- _WHAT IS REQUIRED_:
Return all lines from the listing below that include the word "oder".
*** Opening RECORDS FOR THIS TASK ***
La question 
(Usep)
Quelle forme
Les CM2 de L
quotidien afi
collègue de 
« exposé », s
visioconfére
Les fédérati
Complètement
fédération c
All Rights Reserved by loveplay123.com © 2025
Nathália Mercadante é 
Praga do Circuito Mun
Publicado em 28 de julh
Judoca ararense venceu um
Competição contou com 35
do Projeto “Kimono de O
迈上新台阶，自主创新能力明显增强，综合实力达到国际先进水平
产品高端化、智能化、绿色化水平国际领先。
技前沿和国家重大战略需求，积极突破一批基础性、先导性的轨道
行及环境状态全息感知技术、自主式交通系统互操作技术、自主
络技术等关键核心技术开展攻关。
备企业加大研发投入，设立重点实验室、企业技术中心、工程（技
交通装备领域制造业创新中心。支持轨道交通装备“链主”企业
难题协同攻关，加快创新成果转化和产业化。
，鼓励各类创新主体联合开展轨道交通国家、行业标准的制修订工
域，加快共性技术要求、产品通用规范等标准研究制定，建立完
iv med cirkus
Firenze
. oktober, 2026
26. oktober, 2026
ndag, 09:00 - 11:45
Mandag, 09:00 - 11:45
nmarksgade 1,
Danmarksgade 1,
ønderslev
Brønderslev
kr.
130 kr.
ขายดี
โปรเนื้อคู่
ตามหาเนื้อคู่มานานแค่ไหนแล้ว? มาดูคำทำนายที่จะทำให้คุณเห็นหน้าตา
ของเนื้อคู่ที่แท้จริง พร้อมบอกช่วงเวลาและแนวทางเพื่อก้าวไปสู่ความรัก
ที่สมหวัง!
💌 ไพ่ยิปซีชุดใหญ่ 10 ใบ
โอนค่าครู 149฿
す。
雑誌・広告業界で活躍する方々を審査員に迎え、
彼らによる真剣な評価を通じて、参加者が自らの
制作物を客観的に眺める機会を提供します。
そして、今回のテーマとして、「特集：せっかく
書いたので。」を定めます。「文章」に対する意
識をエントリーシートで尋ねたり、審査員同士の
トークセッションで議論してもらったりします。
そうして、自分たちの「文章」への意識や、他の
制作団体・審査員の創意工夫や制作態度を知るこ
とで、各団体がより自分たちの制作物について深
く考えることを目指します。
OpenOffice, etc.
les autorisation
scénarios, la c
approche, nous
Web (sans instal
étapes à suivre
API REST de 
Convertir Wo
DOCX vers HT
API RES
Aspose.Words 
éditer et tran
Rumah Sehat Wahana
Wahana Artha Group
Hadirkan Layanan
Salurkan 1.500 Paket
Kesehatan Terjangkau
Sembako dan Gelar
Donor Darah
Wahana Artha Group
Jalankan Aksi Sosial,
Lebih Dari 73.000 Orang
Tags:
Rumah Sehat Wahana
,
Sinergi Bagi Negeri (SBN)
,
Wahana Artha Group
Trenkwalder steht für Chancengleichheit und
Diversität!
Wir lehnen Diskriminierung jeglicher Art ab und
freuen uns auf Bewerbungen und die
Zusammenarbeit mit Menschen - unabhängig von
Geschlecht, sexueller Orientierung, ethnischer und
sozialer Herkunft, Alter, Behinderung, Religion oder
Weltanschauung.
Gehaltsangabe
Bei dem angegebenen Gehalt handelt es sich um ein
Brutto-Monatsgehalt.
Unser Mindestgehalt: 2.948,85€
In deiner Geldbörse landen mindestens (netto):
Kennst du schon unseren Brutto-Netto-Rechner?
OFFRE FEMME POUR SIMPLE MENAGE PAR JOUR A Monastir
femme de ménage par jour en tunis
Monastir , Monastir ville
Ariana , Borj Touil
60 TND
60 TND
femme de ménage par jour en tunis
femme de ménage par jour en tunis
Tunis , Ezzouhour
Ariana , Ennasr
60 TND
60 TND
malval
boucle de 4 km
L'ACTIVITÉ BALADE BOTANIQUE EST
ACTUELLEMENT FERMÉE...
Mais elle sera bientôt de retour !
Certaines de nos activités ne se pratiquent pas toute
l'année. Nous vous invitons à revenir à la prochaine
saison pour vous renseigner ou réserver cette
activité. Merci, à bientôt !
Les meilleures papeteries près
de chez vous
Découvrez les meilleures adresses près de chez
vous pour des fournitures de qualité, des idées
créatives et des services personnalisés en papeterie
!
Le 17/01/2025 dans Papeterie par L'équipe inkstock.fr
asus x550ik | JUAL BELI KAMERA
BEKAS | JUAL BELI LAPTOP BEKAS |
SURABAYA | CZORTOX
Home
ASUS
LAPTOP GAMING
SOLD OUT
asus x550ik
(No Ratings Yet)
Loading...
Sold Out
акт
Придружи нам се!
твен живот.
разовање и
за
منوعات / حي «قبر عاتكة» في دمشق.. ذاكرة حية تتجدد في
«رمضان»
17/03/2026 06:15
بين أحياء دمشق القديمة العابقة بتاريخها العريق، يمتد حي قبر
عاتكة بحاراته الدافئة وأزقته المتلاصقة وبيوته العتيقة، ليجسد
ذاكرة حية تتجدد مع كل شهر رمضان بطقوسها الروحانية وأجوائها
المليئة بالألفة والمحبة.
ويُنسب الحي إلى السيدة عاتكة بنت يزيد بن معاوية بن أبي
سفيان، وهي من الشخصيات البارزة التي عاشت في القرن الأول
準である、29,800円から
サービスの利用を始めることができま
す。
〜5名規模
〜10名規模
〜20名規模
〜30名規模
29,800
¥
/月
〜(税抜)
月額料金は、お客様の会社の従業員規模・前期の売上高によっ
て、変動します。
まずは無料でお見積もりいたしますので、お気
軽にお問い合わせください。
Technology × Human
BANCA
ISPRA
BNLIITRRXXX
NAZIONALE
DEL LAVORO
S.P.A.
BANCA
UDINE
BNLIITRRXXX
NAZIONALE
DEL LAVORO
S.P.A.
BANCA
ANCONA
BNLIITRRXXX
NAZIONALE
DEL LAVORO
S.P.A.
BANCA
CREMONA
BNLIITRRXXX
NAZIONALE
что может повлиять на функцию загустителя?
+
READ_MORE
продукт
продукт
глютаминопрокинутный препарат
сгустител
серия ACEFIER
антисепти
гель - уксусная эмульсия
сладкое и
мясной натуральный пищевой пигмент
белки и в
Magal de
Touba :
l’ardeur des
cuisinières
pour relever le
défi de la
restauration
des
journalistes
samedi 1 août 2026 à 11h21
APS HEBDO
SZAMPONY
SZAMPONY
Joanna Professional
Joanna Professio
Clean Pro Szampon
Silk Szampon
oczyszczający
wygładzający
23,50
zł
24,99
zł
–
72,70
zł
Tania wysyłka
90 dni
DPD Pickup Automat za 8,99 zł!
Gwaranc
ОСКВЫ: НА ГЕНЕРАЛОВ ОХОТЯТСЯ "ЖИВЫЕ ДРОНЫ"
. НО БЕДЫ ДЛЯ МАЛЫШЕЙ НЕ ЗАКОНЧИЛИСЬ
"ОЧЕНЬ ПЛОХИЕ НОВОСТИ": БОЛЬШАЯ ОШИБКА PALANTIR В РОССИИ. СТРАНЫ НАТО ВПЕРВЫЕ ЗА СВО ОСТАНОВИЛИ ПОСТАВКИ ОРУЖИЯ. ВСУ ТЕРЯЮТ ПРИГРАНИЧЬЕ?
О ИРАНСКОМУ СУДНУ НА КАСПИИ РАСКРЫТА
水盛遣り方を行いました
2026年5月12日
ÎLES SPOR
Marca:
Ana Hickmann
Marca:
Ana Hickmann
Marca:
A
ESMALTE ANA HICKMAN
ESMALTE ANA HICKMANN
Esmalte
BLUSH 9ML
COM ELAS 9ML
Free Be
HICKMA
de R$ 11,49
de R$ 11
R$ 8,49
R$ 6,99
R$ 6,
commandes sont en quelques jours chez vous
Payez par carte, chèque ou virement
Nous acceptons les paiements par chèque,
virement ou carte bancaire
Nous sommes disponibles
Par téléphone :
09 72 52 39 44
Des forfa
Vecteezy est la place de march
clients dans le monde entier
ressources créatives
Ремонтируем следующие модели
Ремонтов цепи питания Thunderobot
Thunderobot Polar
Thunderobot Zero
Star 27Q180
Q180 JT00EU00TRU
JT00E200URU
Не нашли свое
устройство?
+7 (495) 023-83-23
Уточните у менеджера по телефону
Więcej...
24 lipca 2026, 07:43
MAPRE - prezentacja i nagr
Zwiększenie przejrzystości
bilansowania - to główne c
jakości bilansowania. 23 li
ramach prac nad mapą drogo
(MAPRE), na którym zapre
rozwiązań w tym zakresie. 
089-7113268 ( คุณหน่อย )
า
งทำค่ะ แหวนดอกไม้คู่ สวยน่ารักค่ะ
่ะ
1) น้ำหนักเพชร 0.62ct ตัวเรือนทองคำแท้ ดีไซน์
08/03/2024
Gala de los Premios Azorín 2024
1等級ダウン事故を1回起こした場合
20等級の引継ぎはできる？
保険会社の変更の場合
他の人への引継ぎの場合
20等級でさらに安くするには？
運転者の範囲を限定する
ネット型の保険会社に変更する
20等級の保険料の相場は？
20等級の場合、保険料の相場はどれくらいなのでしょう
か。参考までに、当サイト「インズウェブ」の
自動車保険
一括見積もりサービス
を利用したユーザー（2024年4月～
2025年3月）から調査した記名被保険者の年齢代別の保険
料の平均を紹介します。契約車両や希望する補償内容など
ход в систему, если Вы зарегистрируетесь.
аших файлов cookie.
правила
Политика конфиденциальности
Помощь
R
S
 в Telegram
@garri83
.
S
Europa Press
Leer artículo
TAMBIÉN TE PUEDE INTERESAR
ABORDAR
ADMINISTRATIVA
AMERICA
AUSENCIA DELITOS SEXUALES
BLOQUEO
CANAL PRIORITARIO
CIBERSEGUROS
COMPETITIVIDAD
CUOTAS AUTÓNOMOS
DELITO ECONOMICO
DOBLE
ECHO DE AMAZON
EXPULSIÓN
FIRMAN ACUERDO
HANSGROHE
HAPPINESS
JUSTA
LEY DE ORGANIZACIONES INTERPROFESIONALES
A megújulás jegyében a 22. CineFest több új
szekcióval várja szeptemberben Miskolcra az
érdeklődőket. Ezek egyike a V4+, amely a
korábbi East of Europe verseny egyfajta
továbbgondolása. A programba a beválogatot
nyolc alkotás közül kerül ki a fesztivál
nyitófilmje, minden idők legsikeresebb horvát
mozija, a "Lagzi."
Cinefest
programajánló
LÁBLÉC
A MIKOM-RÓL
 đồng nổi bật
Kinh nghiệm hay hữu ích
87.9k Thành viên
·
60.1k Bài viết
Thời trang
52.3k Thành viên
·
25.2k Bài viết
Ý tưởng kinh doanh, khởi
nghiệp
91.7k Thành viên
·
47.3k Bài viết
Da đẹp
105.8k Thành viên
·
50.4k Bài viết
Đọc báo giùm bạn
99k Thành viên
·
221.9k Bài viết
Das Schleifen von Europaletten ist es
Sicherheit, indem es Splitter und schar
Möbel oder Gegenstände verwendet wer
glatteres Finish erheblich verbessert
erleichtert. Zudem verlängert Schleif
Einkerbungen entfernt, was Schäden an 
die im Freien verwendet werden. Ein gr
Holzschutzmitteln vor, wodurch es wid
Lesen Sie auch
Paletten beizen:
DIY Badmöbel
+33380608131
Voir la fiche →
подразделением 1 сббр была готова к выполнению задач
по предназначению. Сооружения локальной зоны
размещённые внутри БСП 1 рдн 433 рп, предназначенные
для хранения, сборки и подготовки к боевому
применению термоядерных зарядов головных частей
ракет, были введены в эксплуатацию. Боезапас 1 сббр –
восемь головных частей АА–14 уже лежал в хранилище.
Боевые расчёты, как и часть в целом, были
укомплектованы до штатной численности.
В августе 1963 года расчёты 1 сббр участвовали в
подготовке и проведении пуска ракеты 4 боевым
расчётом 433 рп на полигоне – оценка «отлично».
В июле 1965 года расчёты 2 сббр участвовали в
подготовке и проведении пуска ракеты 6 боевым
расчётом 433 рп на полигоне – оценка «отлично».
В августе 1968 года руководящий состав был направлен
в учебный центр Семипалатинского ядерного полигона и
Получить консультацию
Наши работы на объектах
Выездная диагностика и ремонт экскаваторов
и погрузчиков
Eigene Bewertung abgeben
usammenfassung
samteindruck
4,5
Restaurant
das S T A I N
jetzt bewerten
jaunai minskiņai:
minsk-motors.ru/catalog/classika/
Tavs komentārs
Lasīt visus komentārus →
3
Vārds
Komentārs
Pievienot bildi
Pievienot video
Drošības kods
*** Closing RECORDS FOR THIS TASK ***
- _SOLUTION_:
sozialer Herkunft, Alter, Behinderung, Religion oder
Möbel oder Gegenstände verwendet wer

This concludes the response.